Sept. 10 (Bloomberg) -- Palm oil fell for a fifth day, set for the longest losing run since November, as stockpiles in Malaysia, the second-largest producer, climbed to a 10-month high, boosting global vegetable-oil supplies.
The November-delivery contract fell as much as 1 percent to 2,897 ringgit ($933) a metric ton and ended the morning session at 2,918 ringgit in Kuala Lumpur. Futures lost 3.1 percent last week and have declined 8.1 percent this year.
Stockpiles rose 5.8 percent to 2.12 million tons in August from a month ago, the highest level since October, the Malaysian Palm Oil Board said today. Output declined 1.7 percent to 1.66 million tons, while exports rose 10 percent to 1.43 million tons, it said. Exports may drop this year due to reduced output, Lee Yeow Chor, chairman of Malaysian Palm Oil Council said.
“Higher availability of palm oil in Malaysia on improved stockpiles is” weighing on prices, Karvy Comtrade Ltd., a Hyderabad-India based brokerage said in a report today. “Losses in palm oil futures prices seem to be limited on improved Malaysian exports.”

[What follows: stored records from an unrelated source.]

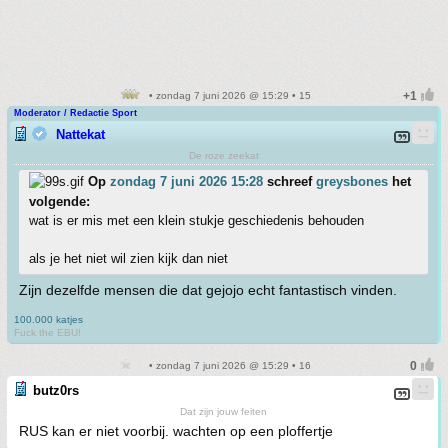
• zondag 7 juni 2026 @ 15:29 • 15
Moderator / Redactie Sport
Nattekat
De roze zeekat
Op
zondag 7 juni 2026 15:28
schreef
greysbones
het
volgende:
wat is er mis met een klein stukje geschiedenis behouden
als je het niet wil zien kijk dan niet
Zijn dezelfde mensen die dat gejojo echt fantastisch vinden.
100.000 katjes
Fuck the EBU!
• zondag 7 juni 2026 @ 15:29 • 16
butz0rs
Dat zijn jouw feiten
RUS kan er niet voorbij. wachten op een ploffertje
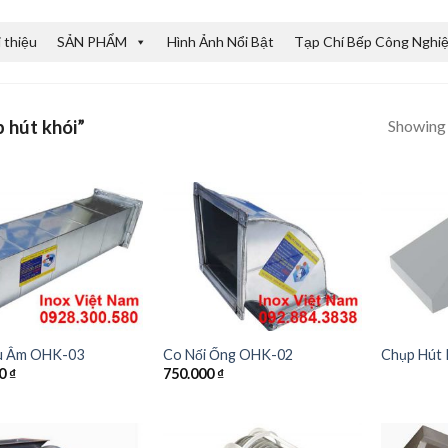
i thiệu
SẢN PHẨM
Hình Ảnh Nổi Bật
Tạp Chí Bếp Công Nghi
Showing a
 hút khói”
u Âm OHK-03
Co Nối Ống OHK-02
Chụp Hút 
00
₫
750.000
₫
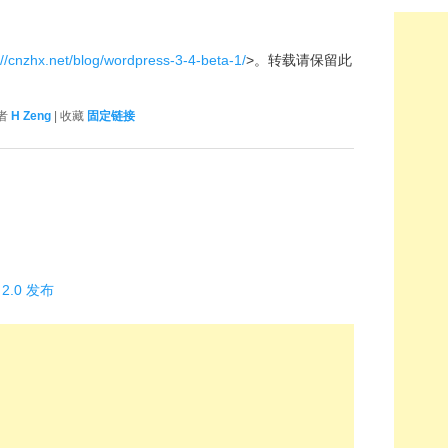
://cnzhx.net/blog/wordpress-3-4-beta-1/
>。转载请保留此
作者
H Zeng
| 收藏
固定链接
 2.0 发布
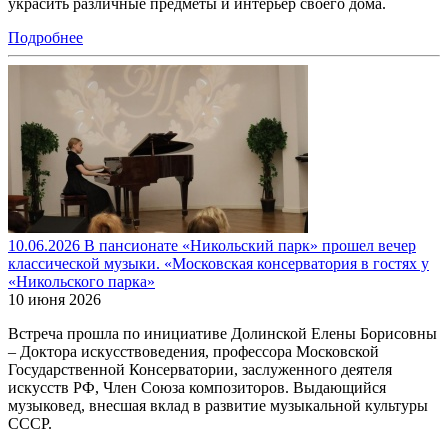
украсить различные предметы и интерьер своего дома.
Подробнее
10.06.2026 В пансионате «Никольский парк» прошел вечер
классической музыки. «Московская консерватория в гостях у
«Никольского парка»
10 июня 2026
Встреча прошла по инициативе Долинской Елены Борисовны
– Доктора искусствоведения, профессора Московской
Государственной Консерватории, заслуженного деятеля
искусств РФ, Член Союза композиторов. Выдающийся
музыковед, внесшая вклад в развитие музыкальной культуры
СССР.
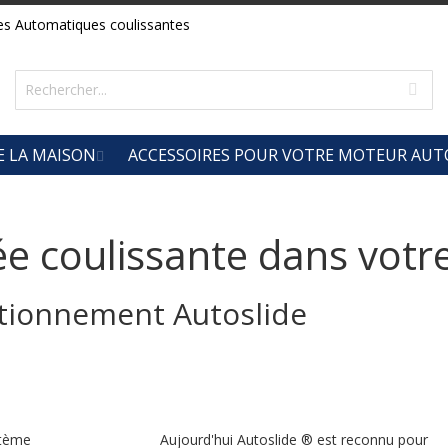
es Automatiques coulissantes
E LA MAISON
ACCESSOIRES POUR VOTRE MOTEUR AUT
rée coulissante dans vot
ctionnement Autoslide
stème
Aujourd'hui Autoslide ® est reconnu pour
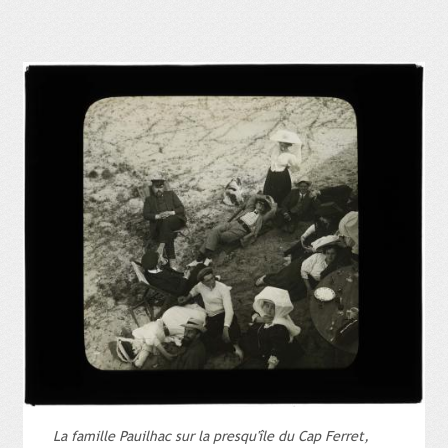
La famille Pauilhac sur la presqu'île du Cap Ferret,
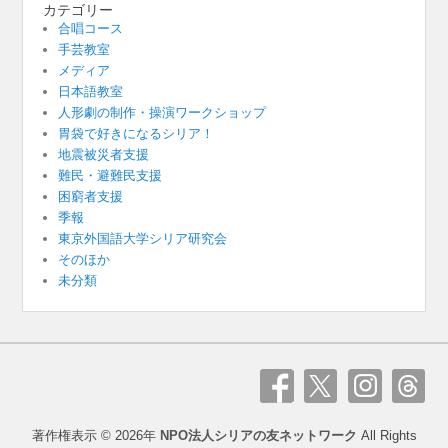
カテゴリー
合唱コース
手芸教室
メディア
日本語教室
人形劇の制作・操演ワークショップ
胃袋で好きになるシリア！
地震被災者支援
難民・避難民支援
困窮者支援
季報
東京外国語大学シリア研究会
そのほか
未分類
著作権表示 © 2026年
NPO法人シリアの友ネットワーク
All Rights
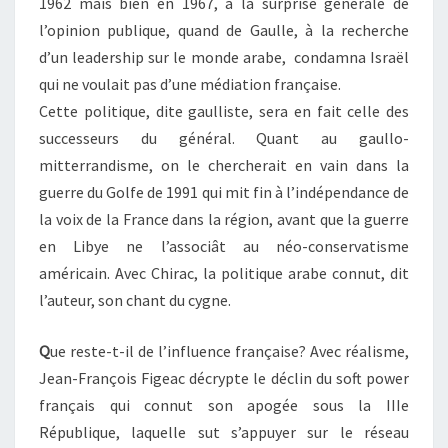
1962 mais bien en 1967, à la surprise générale de
l’opinion publique, quand de Gaulle, à la recherche
d’un leadership sur le monde arabe, condamna Israël
qui ne voulait pas d’une médiation française.
Cette politique, dite gaulliste, sera en fait celle des
successeurs du général. Quant au gaullo-
mitterrandisme, on le chercherait en vain dans la
guerre du Golfe de 1991 qui mit fin à l’indépendance de
la voix de la France dans la région, avant que la guerre
en Libye ne l’associât au néo-conservatisme
américain. Avec Chirac, la politique arabe connut, dit
l’auteur, son chant du cygne.
Q
ue reste-t-il de l’influence française? Avec réalisme,
Jean-François Figeac décrypte le déclin du soft power
français qui connut son apogée sous la IIIe
République, laquelle sut s’appuyer sur le réseau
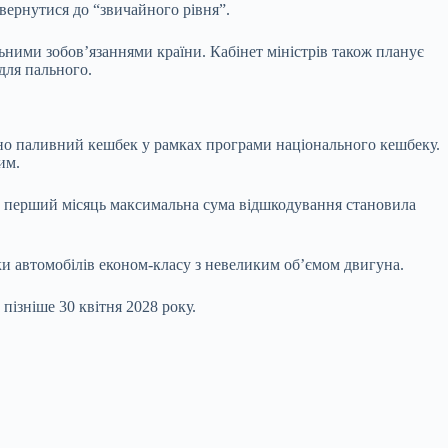
вернутися до “звичайного рівня”.
ними зобов’язаннями країни. Кабінет міністрів також планує
для пального.
жено паливний кешбек у рамках програми національного кешбеку.
им.
 в перший місяць максимальна сума відшкодування становила
ки автомобілів економ-класу з невеликим об’ємом двигуна.
пізніше 30 квітня 2028 року.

Exports rose 26.8 percent to 453,302 tons in the first 10 days of September from a month ago, independent market surveyor Intertek said today.
Soybean futures dropped for a fourth day, the longest losing streak since January, as U.S. export sales declined .The November-delivery contract fell 0.2 percent to $17.33 a bushel on the Chicago Board of Trade. Soybean oil for December delivery rose 0.3 percent to 56.83 cents a pound. Soybean oil and palm oil are used in foods and fuels.
Palm oil for January delivery climbed 0.4 percent to 8,006 yuan ($1,264) a ton on the Dalian Commodity Exchange. Soybean oil for delivery in the same month rose 0.3 percent to 10,050 yuan a ton.